Milliarden versickern in Misswirtschaft, Propaganda und Schikane der Bürger

Wien (OTS) - "Die von Bundeskanzler Faymann moderierte Steuerreform geht an den wahren Kostenverursachern und offenen Baustellen vorbei", kommentierte der freiheitliche Bundesparteiobmann HC Strache den Auftritt des SPÖ-Chefs im heutigen Ö1-Journal. "Statt die vielen fleißigen und ehrlichen Unternehmer unter Pauschalverdacht zu stellen, sollte sich die Bundesregierung einmal die Gebarung der Bundesländer genauer ansehen", forderte Strache.

Alleine in Wien würden etwa dreistellige Millionenbeträge für Eigenwerbung der diversesten Magistratsabteilungen sinnlos verpulvert, kritisierte Strache das Inseratenunwesen der Stadtroten. Wenn man dazu noch die Geldvernichtungsmaschine "Mediaquater St. Marx" und das Fass ohne Boden "Krankenhaus Nord" dazuzähle, so habe man bereits das Volumen eines Drittels der nunmehrigen Steuerreform auf dem Tisch liegen, zeigte Strache auf. "Und da haben wir noch gar nicht über die Millionenverluste der Stadt durch Schweizer-Franken-Kredite gesprochen", so Strache.

Weiters gebe es in den Gewerbeordnungen derartig viele, sinnlose aber für Unternehmer kostenintensive Vorschriften, die man einfach ersatzlos streichen könnte, sprach sich Strache für eine "Entschikanierung" der Unternehmer aus. Dies wäre ein besserer Schritt als eine Registrierkassenpflicht gewesen, so Strache, der einmal mehr betonte, dass wir kein Einnahmen-, sondern ein Ausgabenproblem in Österreich hätten.

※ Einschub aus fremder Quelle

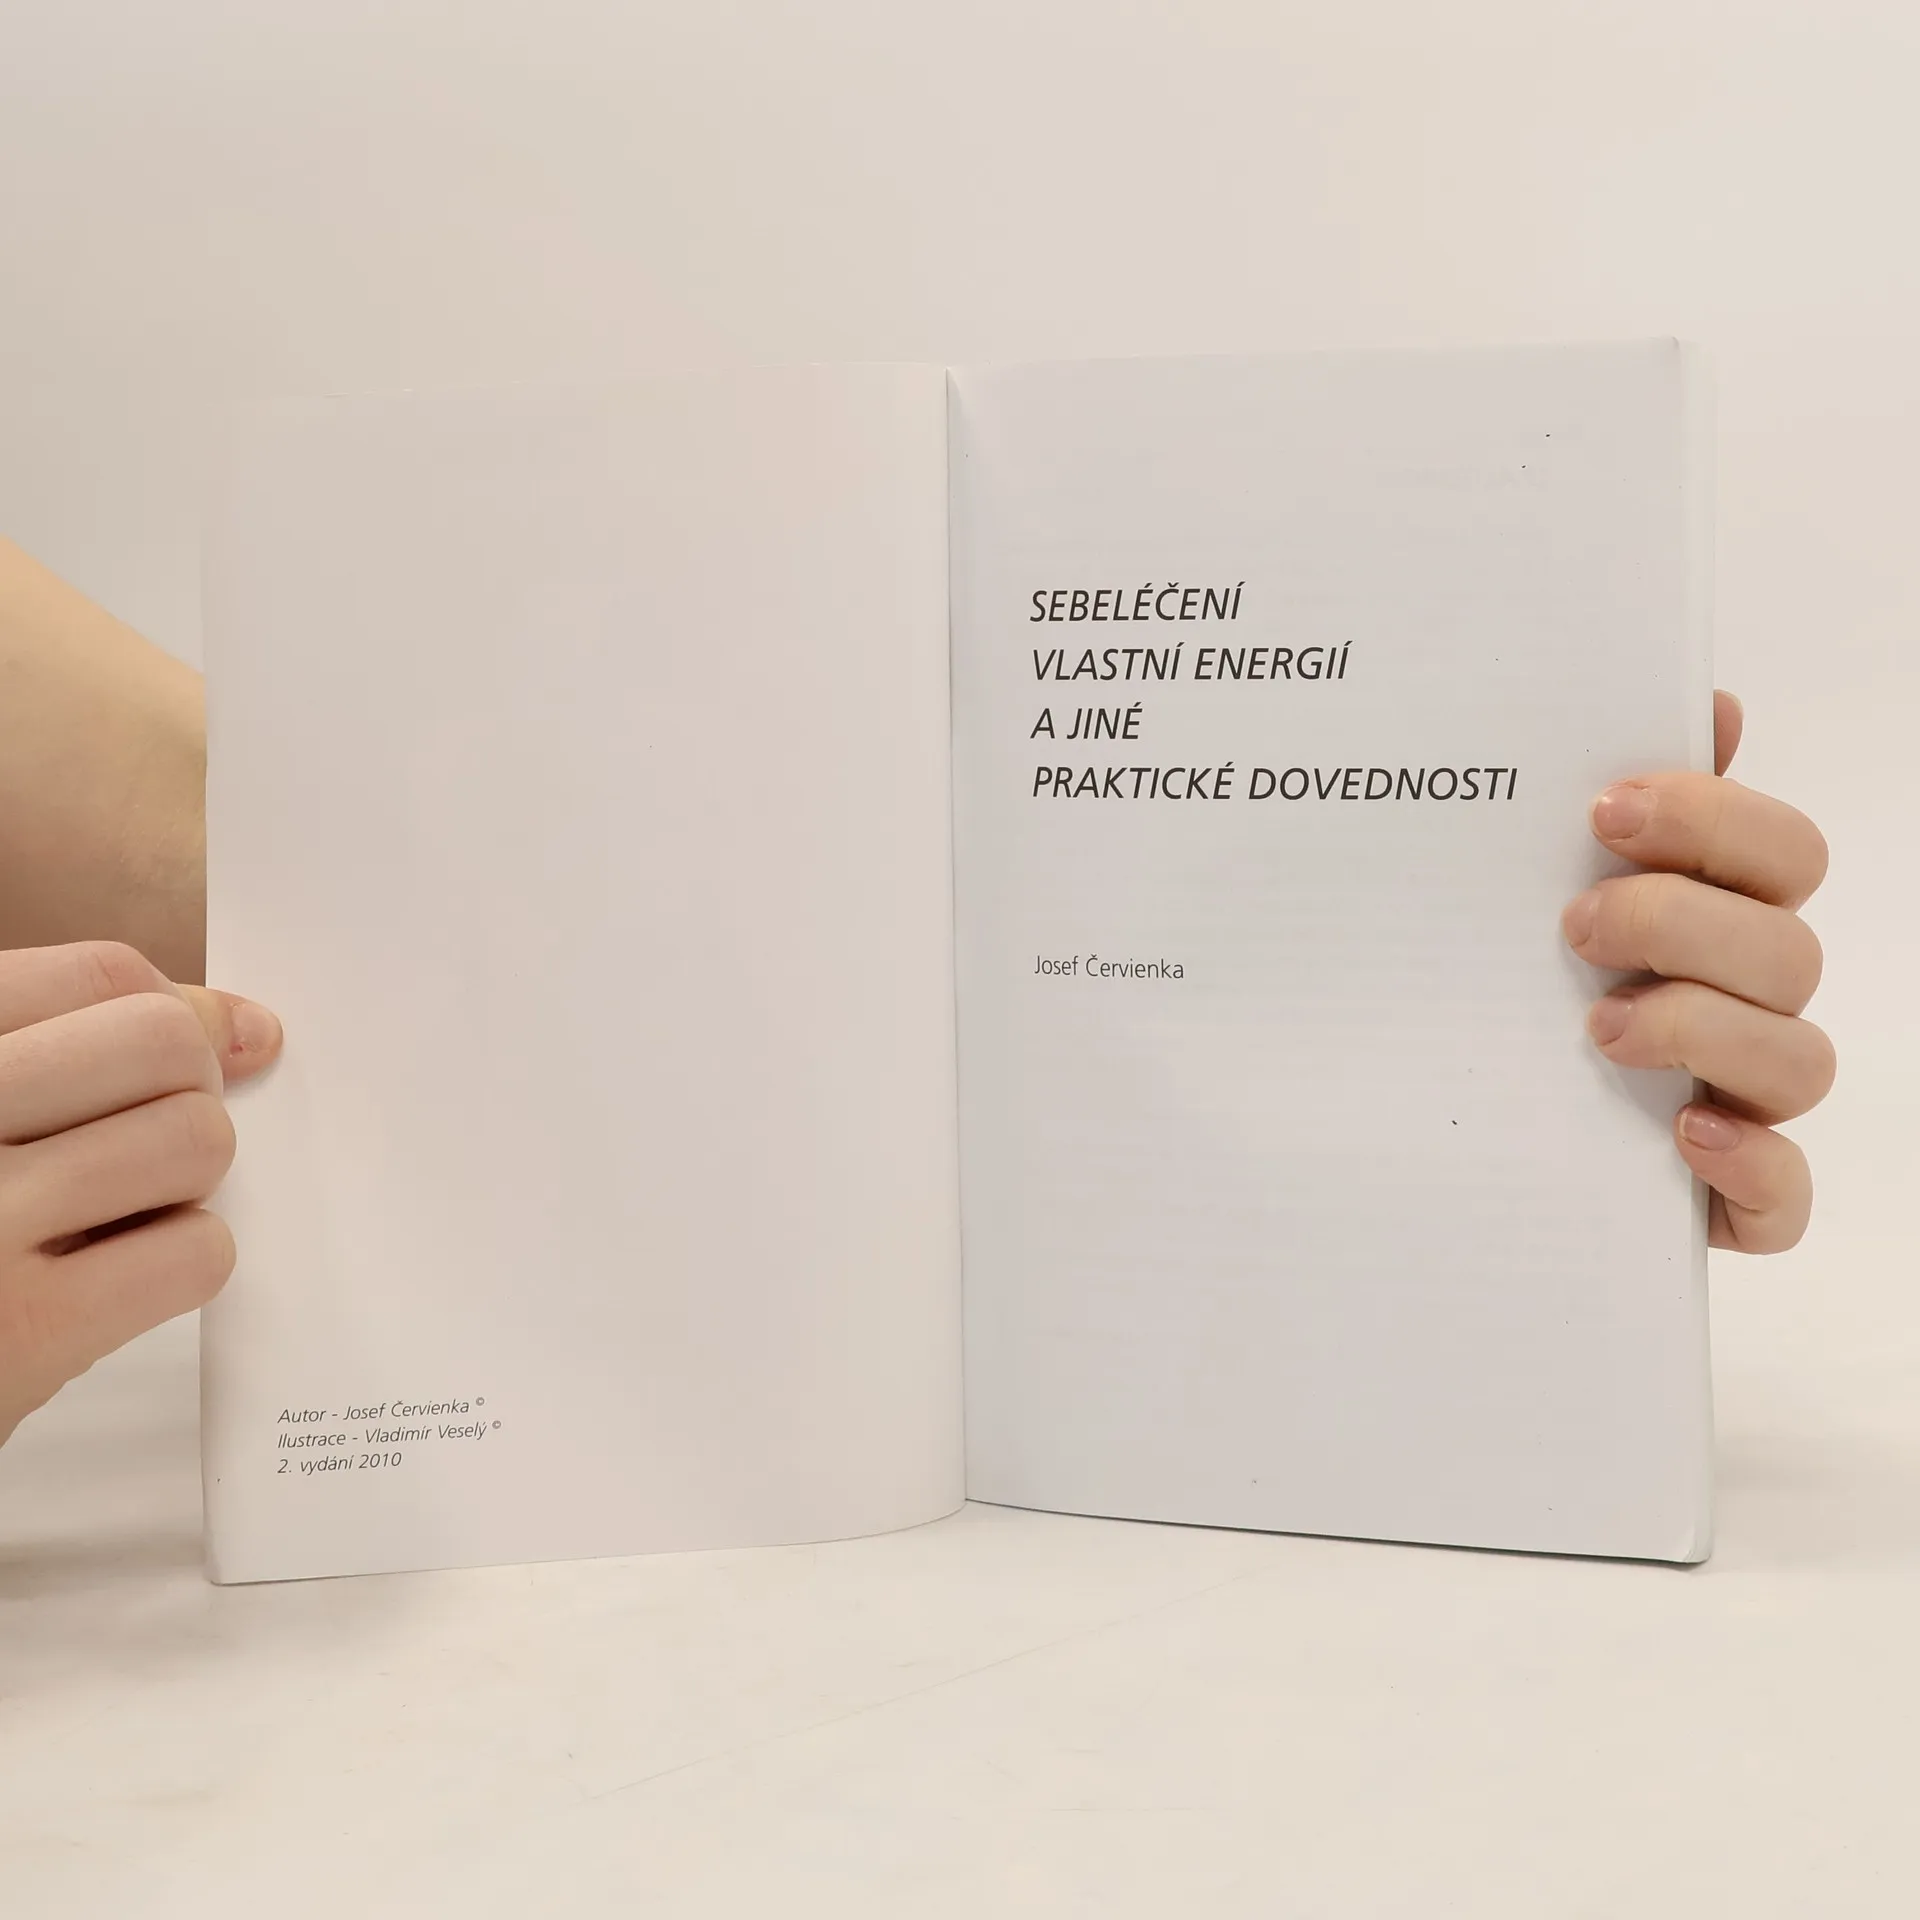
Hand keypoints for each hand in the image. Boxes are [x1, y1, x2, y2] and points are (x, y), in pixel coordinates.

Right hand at [0, 942, 281, 1443]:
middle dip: (188, 1090)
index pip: (99, 976)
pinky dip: (183, 1265)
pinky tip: (115, 1279)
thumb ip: (61, 1045)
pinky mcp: (27, 1332)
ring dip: (186, 1181)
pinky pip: (193, 1254)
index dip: (173, 1009)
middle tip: (145, 1140)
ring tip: (116, 1212)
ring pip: (196, 1140)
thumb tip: (236, 1022)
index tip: (188, 1042)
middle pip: (163, 1041)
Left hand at [1562, 692, 1832, 1252]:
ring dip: (1704, 1033)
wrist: (1443, 1107)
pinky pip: (1784, 1198)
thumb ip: (1619, 797)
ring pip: (1798, 1061)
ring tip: (1599, 1031)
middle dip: (1684, 925)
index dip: (1712, 820)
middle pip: (1789, 950)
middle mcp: (1749, 1000)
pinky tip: (1685, 1135)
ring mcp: (1746, 1099)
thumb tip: (1709, 700)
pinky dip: (1752, 1170)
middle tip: (1575, 929)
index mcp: (1720, 911)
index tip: (1602, 812)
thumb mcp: (1531, 879)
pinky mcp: (1728, 1195)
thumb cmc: (1508, 974)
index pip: (1781, 850)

"Das Steuerreförmchen hat einen großen Bogen um die milliardenschweren Ausgabensenkungsmöglichkeiten gemacht und stattdessen wieder einmal bei jenen zugeschlagen die sich nicht wehren können", spielte Strache auf die diversesten Mehrwertsteuererhöhungen an. "Mit diesem 'kümmerliches Paketchen' hat die Bundesregierung mit ihrem Moderator Faymann einmal mehr bewiesen, dass sie am Ende ist", so Strache.